Nice pan. I have a couple and they are the bees knees. Just for future posting, we have a thread for new kitchen gear acquisitions.

https://www.kitchenknifeforums.com/threads/kitchen-scores-post-your-new-gear-here.670/


----------



## PC315 (Feb 14, 2019)

How do you like the de buyer? I bought my carbon steel from Made In and the handle feels more comfortable.


----------



## slickmamba (Feb 14, 2019)

Looks like a great start to the seasoning!


----------



## gotmail1414 (Feb 14, 2019)

How have your omelettes turned out?


----------



## hawkoath (Feb 16, 2019)

Nice looking seasoning. Hope it works out for you


----------



## PalmRoyale (Feb 17, 2019)

I have the same pan_, _love that thing.


----------



## boomchakabowwow (Feb 17, 2019)

Same pan. The got mine seasoned like that. Then first thing I cooked peeled it up. Repeatedly. 

I quit fighting it. I used it as a roasting pan for small Cornish hens and roast. I would get it solar hot in my grill and sear fish. The handle took a beating. It looks crunchy. The silicon button is hanging on by a miracle. It’s stiff and brittle. Haha. 

It’s pretty slick now. Just made a kimchee egg scramble for dinner. It wiped clean with a damp sponge. Phew!
Yesterday I made my wife some potstickers. It was anybody’s guess for awhile, but they released with a shake when the crust formed. Phew x2!


----------



## boomchakabowwow (Feb 17, 2019)

My crappy Teflon pan might not survive the week.


----------



## boomchakabowwow (Aug 29, 2019)

Another half year in since my last post.

Update. My pan sits on the stove now. It looks like ass. The silicon button got all crusty and fell off. My handle looks bubbly and crusty but still works. It gets used as a small roasting pan in my gas grill. I get it hot and dump fish fillets in. It’s so hot it flames up. I use it for eggs and grilled sandwiches. It is slick like Teflon. It isn’t jet black in color but very blotchy dark brown. I don’t think it’s getting any darker. It does it all (if the food fits - my pan is about 8’ diameter)

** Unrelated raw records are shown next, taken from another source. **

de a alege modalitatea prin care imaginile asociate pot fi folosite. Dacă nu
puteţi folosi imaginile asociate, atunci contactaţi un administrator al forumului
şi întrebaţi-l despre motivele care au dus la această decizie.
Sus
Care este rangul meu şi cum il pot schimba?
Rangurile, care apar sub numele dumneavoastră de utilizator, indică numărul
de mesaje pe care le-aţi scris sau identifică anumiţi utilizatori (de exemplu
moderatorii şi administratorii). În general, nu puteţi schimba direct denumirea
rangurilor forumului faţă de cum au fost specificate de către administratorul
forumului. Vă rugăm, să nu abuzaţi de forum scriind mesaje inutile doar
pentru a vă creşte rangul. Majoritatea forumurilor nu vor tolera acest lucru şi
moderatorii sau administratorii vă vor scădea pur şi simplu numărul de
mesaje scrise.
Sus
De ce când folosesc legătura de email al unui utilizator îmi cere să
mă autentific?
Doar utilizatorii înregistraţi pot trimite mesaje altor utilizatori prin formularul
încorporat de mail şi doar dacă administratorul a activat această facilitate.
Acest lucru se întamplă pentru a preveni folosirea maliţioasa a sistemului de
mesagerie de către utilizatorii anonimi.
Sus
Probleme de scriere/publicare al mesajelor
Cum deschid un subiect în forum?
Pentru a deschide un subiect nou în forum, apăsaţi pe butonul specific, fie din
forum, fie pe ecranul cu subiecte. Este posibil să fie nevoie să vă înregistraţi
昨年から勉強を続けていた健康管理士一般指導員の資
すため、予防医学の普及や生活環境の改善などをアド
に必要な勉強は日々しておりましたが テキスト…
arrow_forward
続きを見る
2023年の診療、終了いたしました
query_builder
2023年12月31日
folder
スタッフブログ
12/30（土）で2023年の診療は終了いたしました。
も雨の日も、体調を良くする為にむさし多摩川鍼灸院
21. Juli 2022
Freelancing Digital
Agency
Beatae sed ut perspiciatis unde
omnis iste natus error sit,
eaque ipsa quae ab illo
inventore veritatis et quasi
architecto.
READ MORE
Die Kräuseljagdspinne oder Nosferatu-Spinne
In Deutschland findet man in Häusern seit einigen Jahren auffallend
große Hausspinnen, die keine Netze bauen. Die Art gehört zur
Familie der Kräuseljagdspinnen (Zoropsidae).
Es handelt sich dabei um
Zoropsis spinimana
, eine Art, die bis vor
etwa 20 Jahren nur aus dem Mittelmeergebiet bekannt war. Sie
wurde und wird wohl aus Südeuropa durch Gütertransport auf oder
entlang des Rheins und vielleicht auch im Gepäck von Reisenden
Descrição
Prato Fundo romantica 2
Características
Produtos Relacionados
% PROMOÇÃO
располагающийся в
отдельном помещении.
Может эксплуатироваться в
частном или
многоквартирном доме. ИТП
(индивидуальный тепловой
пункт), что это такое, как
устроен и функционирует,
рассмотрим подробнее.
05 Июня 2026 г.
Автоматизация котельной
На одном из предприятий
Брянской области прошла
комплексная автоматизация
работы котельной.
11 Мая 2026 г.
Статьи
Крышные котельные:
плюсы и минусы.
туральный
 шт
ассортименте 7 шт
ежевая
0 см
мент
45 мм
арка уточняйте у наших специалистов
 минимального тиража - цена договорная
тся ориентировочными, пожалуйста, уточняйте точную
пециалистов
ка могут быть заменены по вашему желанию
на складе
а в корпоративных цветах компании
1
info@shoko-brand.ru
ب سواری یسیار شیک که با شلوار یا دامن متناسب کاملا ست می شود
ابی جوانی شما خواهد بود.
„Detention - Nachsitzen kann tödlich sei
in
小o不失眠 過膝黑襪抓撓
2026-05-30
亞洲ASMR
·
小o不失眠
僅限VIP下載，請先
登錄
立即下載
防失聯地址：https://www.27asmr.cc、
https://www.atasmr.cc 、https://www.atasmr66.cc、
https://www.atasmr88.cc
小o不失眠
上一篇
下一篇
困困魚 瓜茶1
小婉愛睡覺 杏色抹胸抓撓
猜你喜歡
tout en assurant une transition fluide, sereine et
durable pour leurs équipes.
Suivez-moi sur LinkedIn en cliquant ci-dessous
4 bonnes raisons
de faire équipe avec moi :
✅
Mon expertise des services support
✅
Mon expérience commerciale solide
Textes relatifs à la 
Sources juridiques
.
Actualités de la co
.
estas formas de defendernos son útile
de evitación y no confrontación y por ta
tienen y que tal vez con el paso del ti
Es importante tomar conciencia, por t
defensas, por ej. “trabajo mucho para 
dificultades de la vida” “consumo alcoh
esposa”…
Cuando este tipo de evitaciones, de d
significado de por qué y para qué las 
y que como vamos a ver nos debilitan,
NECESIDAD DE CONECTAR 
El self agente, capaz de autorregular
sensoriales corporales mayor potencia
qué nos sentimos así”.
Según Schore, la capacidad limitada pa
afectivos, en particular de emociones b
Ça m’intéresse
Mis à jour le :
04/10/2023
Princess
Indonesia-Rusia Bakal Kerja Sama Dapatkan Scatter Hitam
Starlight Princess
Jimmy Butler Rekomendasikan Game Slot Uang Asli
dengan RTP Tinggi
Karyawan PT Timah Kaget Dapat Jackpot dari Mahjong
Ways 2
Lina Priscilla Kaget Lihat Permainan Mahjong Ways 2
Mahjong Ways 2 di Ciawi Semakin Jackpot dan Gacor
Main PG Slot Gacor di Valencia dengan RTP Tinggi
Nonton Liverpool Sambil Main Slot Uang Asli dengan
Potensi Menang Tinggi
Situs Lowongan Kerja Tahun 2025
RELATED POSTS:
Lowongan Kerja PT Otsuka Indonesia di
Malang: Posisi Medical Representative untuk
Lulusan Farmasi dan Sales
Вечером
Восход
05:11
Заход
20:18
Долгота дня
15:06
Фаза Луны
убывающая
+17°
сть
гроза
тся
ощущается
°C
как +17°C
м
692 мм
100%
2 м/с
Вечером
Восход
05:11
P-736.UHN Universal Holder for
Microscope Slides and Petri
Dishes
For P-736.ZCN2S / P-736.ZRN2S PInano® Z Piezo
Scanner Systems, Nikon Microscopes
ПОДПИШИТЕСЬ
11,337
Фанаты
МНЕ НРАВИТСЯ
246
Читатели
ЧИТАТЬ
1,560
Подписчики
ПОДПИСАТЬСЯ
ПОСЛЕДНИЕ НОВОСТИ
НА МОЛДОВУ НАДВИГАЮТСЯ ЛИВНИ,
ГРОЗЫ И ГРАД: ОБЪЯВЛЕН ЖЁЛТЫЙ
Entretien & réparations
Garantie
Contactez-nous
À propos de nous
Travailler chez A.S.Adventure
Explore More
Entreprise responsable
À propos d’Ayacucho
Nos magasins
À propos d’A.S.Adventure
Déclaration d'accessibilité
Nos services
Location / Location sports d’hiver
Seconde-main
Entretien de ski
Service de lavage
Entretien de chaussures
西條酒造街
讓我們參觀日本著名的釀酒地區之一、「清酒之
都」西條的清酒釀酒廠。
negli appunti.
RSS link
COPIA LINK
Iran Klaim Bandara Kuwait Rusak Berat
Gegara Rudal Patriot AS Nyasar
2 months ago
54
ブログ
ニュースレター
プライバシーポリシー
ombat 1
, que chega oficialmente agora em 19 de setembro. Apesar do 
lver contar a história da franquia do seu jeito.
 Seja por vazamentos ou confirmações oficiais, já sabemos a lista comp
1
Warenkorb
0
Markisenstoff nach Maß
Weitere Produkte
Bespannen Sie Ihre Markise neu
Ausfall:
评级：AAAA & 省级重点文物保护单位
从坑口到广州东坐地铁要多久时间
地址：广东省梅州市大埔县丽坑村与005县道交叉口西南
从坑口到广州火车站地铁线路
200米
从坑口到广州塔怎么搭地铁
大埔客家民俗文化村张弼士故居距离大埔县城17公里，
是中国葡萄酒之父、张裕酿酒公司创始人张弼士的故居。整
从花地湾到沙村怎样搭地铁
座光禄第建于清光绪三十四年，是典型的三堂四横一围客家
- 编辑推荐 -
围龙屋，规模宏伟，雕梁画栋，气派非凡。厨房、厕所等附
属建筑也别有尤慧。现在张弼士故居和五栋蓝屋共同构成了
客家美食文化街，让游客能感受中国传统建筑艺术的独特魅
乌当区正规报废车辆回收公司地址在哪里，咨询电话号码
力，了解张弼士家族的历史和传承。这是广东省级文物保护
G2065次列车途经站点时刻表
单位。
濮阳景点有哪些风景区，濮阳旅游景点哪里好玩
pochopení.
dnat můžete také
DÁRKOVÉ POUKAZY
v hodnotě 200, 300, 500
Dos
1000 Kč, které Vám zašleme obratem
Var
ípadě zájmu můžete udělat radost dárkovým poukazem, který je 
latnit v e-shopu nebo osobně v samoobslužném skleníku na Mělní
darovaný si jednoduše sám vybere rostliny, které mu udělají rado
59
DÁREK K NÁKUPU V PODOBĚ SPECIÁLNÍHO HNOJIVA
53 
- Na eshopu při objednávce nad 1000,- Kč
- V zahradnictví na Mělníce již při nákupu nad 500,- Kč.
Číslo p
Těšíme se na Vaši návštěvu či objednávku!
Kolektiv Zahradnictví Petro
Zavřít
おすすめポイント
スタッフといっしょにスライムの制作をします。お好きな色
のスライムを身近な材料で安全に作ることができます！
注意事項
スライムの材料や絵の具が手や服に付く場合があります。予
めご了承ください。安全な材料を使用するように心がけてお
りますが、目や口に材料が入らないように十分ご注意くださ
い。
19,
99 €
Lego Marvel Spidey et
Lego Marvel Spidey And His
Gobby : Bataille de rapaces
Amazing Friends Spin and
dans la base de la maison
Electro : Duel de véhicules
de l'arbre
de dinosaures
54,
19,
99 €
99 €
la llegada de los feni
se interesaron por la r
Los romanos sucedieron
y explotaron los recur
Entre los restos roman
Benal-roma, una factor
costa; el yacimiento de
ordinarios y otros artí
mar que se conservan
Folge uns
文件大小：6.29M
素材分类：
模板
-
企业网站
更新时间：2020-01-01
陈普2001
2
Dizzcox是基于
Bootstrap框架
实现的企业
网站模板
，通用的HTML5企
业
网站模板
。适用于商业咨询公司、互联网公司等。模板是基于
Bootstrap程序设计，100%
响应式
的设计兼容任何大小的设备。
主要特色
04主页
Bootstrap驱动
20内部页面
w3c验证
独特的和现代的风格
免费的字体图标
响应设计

I still think cast iron sears steaks and chops better. But I swear I hear angels hoop and holler when I flip an egg over without a spatula. It’s a great pan and I love it.

I clean it with a semi stiff dish brush and hot water. Heat it up on the stove (to dry) and wipe it with a tiny bit of grape seed oil.

I’m a fan.


----------



## podzap (Sep 15, 2019)

Whenever I buy a new De Buyer, I pull the silicon bee off of the handle and throw it into the junk drawer.

You can season them via a variety of techniques, but I've found that nothing works quite like using a powerful gas burner outside. Especially when re-seasoning.


----------